My first level of field experience hours are supposed to be mainly observation, getting involved in some one-on-one tutoring and some work in small groups. This morning, my first visit to the Kindergarten class, the teacher gave me a 30-second synopsis of the morning's activities and literally left the class in my hands while she went out to get some things done. Nothing like, boom! Here you go, start teaching! We worked on the alphabet, letter sounds, and "framing" words in a story.

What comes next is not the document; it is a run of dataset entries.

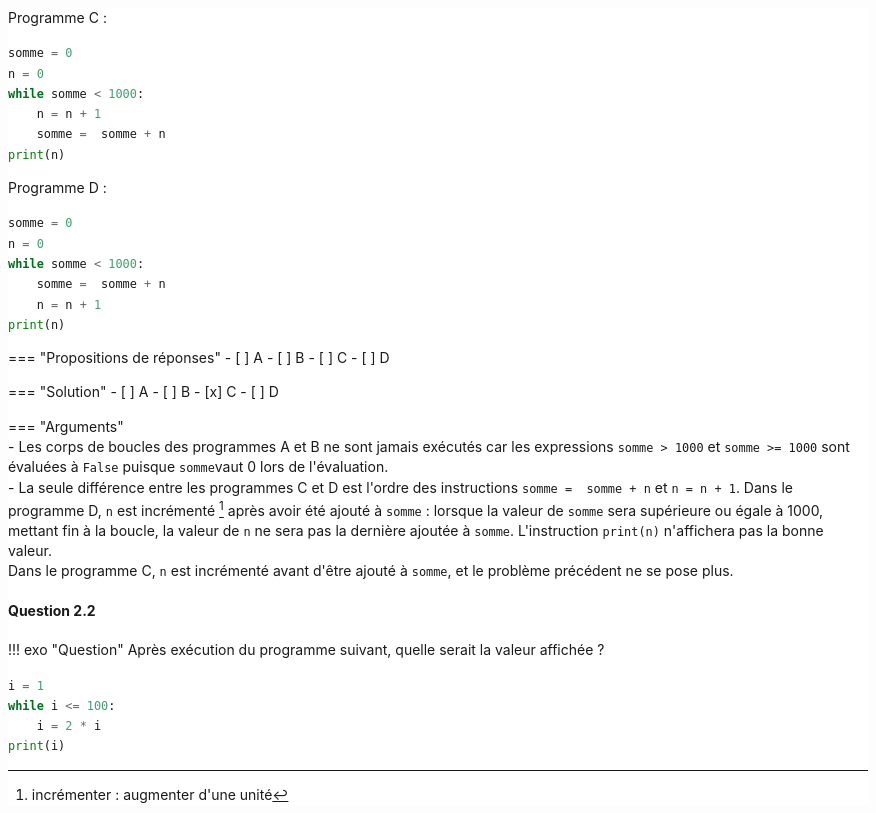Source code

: 
Programme C :
```python
somme = 0
n = 0
while somme < 1000:
    n = n + 1
    somme =  somme + n
print(n)
```


Programme D :
```python
somme = 0
n = 0
while somme < 1000:
    somme =  somme + n
    n = n + 1
print(n)
```


=== "Propositions de réponses"
    - [ ] A
    - [ ] B
    - [ ] C
    - [ ] D

=== "Solution"
    - [ ] A
    - [ ] B
    - [x] C
    - [ ] D

=== "Arguments"  
    - Les corps de boucles des programmes A et B ne sont jamais exécutés car les expressions `somme > 1000` et `somme >= 1000` sont évaluées à `False` puisque `somme`vaut 0 lors de l'évaluation.  
    - La seule différence entre les programmes C et D est l'ordre des instructions `somme =  somme + n` et `n = n + 1`. Dans le programme D, `n` est incrémenté [^1] après avoir été ajouté à `somme` : lorsque la valeur de `somme` sera supérieure ou égale à 1000, mettant fin  à la boucle, la valeur de `n` ne sera pas la dernière ajoutée à `somme`. L'instruction `print(n)` n'affichera pas la bonne valeur.  
    Dans le programme C, `n` est incrémenté avant d'être ajouté à `somme`, et le problème précédent ne se pose plus.

#### Question 2.2  

!!! exo "Question"
    Après exécution du programme suivant, quelle serait la valeur affichée ?

```python
i = 1
while i <= 100:
    i = 2 * i
print(i)
```


[^1]: incrémenter : augmenter d'une unité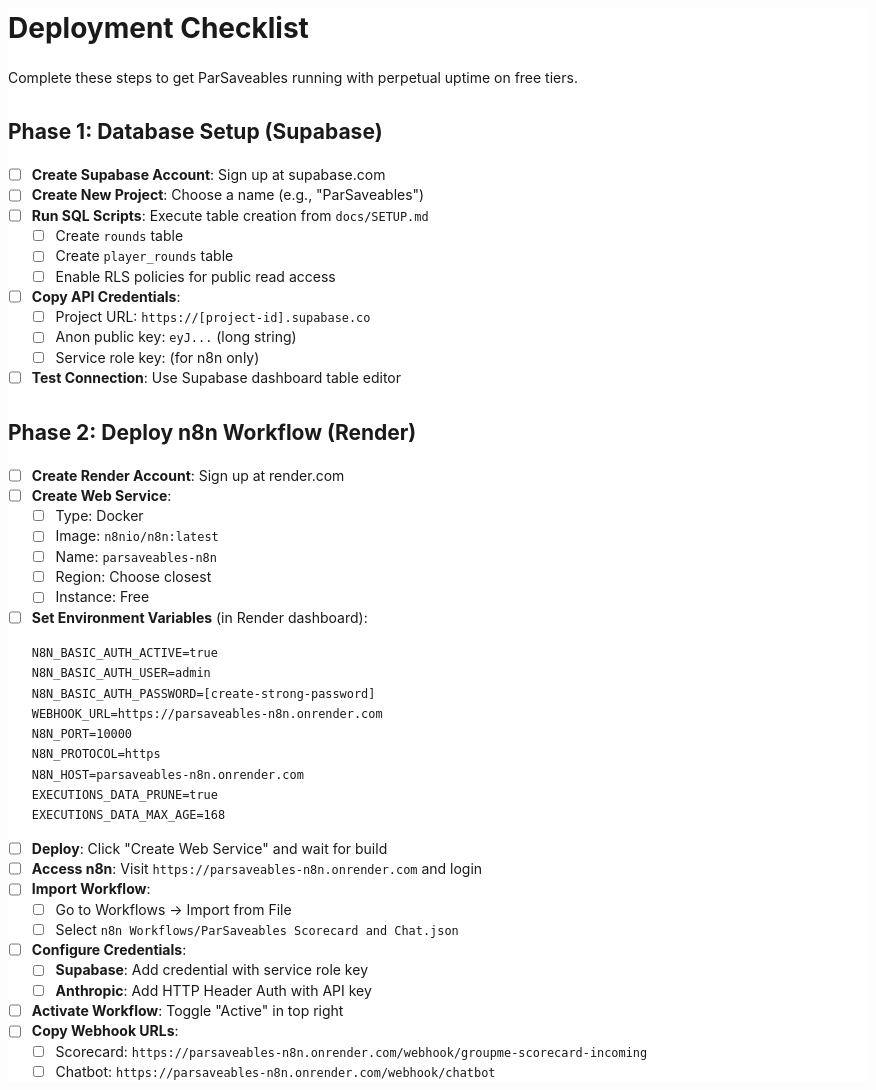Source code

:# Deployment Checklist

Complete these steps to get ParSaveables running with perpetual uptime on free tiers.

## Phase 1: Database Setup (Supabase)

- [ ] **Create Supabase Account**: Sign up at supabase.com
- [ ] **Create New Project**: Choose a name (e.g., "ParSaveables")
- [ ] **Run SQL Scripts**: Execute table creation from `docs/SETUP.md`
  - [ ] Create `rounds` table
  - [ ] Create `player_rounds` table
  - [ ] Enable RLS policies for public read access
- [ ] **Copy API Credentials**:
  - [ ] Project URL: `https://[project-id].supabase.co`
  - [ ] Anon public key: `eyJ...` (long string)
  - [ ] Service role key: (for n8n only)
- [ ] **Test Connection**: Use Supabase dashboard table editor

## Phase 2: Deploy n8n Workflow (Render)

- [ ] **Create Render Account**: Sign up at render.com
- [ ] **Create Web Service**:
  - [ ] Type: Docker
  - [ ] Image: `n8nio/n8n:latest`
  - [ ] Name: `parsaveables-n8n`
  - [ ] Region: Choose closest
  - [ ] Instance: Free
- [ ] **Set Environment Variables** (in Render dashboard):
  ```
  N8N_BASIC_AUTH_ACTIVE=true
  N8N_BASIC_AUTH_USER=admin
  N8N_BASIC_AUTH_PASSWORD=[create-strong-password]
  WEBHOOK_URL=https://parsaveables-n8n.onrender.com
  N8N_PORT=10000
  N8N_PROTOCOL=https
  N8N_HOST=parsaveables-n8n.onrender.com
  EXECUTIONS_DATA_PRUNE=true
  EXECUTIONS_DATA_MAX_AGE=168
  ```
- [ ] **Deploy**: Click "Create Web Service" and wait for build
- [ ] **Access n8n**: Visit `https://parsaveables-n8n.onrender.com` and login
- [ ] **Import Workflow**:
  - [ ] Go to Workflows → Import from File
  - [ ] Select `n8n Workflows/ParSaveables Scorecard and Chat.json`
- [ ] **Configure Credentials**:
  - [ ] **Supabase**: Add credential with service role key
  - [ ] **Anthropic**: Add HTTP Header Auth with API key
- [ ] **Activate Workflow**: Toggle "Active" in top right
- [ ] **Copy Webhook URLs**:
  - [ ] Scorecard: `https://parsaveables-n8n.onrender.com/webhook/groupme-scorecard-incoming`
  - [ ] Chatbot: `https://parsaveables-n8n.onrender.com/webhook/chatbot`
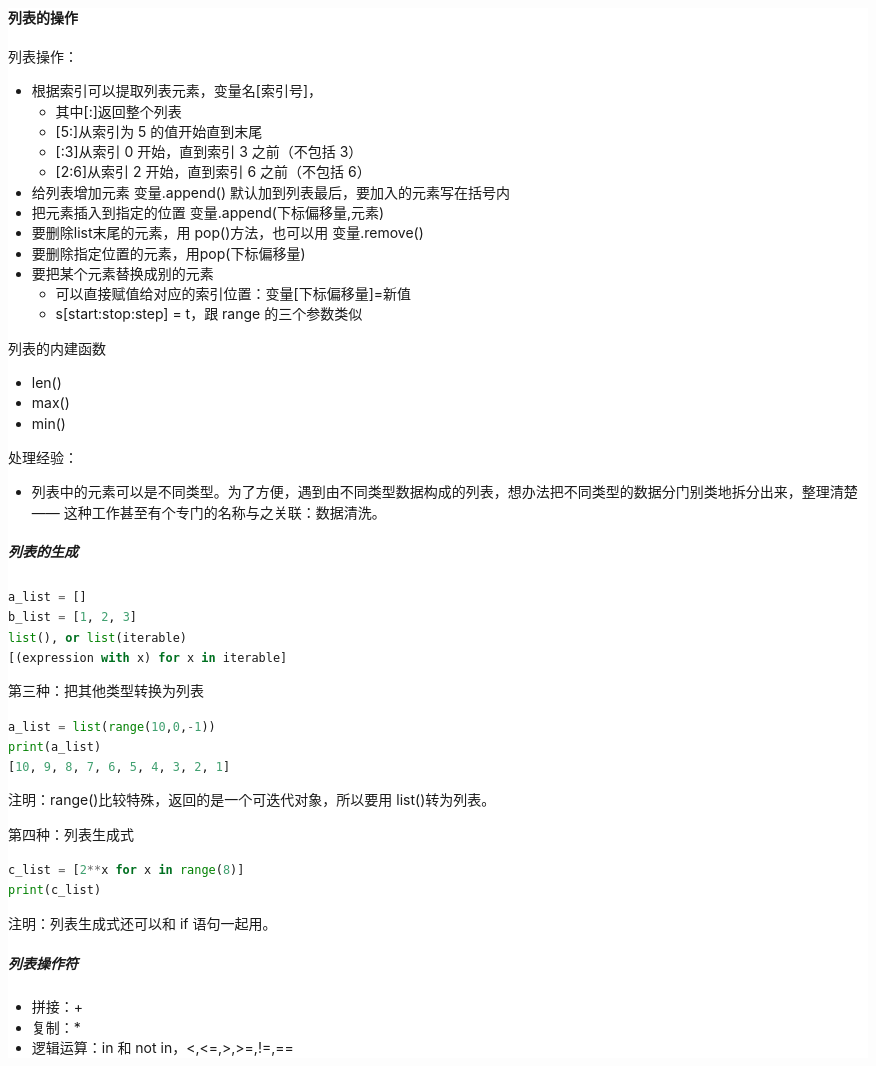 #### 列表的操作

列表操作：

* 根据索引可以提取列表元素，变量名[索引号]，
  - 其中[:]返回整个列表
  - [5:]从索引为 5 的值开始直到末尾
  - [:3]从索引 0 开始，直到索引 3 之前（不包括 3）
  - [2:6]从索引 2 开始，直到索引 6 之前（不包括 6）
* 给列表增加元素 变量.append() 默认加到列表最后，要加入的元素写在括号内
* 把元素插入到指定的位置 变量.append(下标偏移量,元素)
* 要删除list末尾的元素，用 pop()方法，也可以用 变量.remove()
* 要删除指定位置的元素，用pop(下标偏移量)
* 要把某个元素替换成别的元素
  - 可以直接赋值给对应的索引位置：变量[下标偏移量]=新值
  - s[start:stop:step] = t，跟 range 的三个参数类似

列表的内建函数

- len()
- max()
- min()

处理经验：

- 列表中的元素可以是不同类型。为了方便，遇到由不同类型数据构成的列表，想办法把不同类型的数据分门别类地拆分出来，整理清楚 —— 这种工作甚至有个专门的名称与之关联：数据清洗。

##### 列表的生成

```python
a_list = []
b_list = [1, 2, 3]
list(), or list(iterable) 
[(expression with x) for x in iterable]
```

第三种：把其他类型转换为列表

```python
a_list = list(range(10,0,-1))
print(a_list)
[10, 9, 8, 7, 6, 5, 4, 3, 2, 1]
```

注明：range()比较特殊，返回的是一个可迭代对象，所以要用 list()转为列表。

第四种：列表生成式

```python
c_list = [2**x for x in range(8)]
print(c_list)
```
注明：列表生成式还可以和 if 语句一起用。

##### 列表操作符

- 拼接：+
- 复制：*
- 逻辑运算：in 和 not in，<,<=,>,>=,!=,==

Yesterday in the 1st Grade classroom, I was sitting at a table with a group of kids who were all asking me what I was doing in their class. I explained to them that I was going to school to learn how to be a teacher. One girl pressed for more info, and I told her that I had a different kind of job for awhile, then had a baby and stayed home with her, and am now going back to school because I want to teach. Her response: "You were in BUSINESS?" (said with an urban emphasis that you can only accomplish with an appropriate neck and shoulder movement). I answered that, yes, I was in business. "You retired?" she pressed. "No," I laughed, "I didn't retire." "I want to retire," she said. We then discussed that she'd have to finish school and get a good job so that she can then retire.

Later in the morning, during a writing assignment, I was helping her correct her spelling. She turned to me and said, "Look, you're a teacher now!"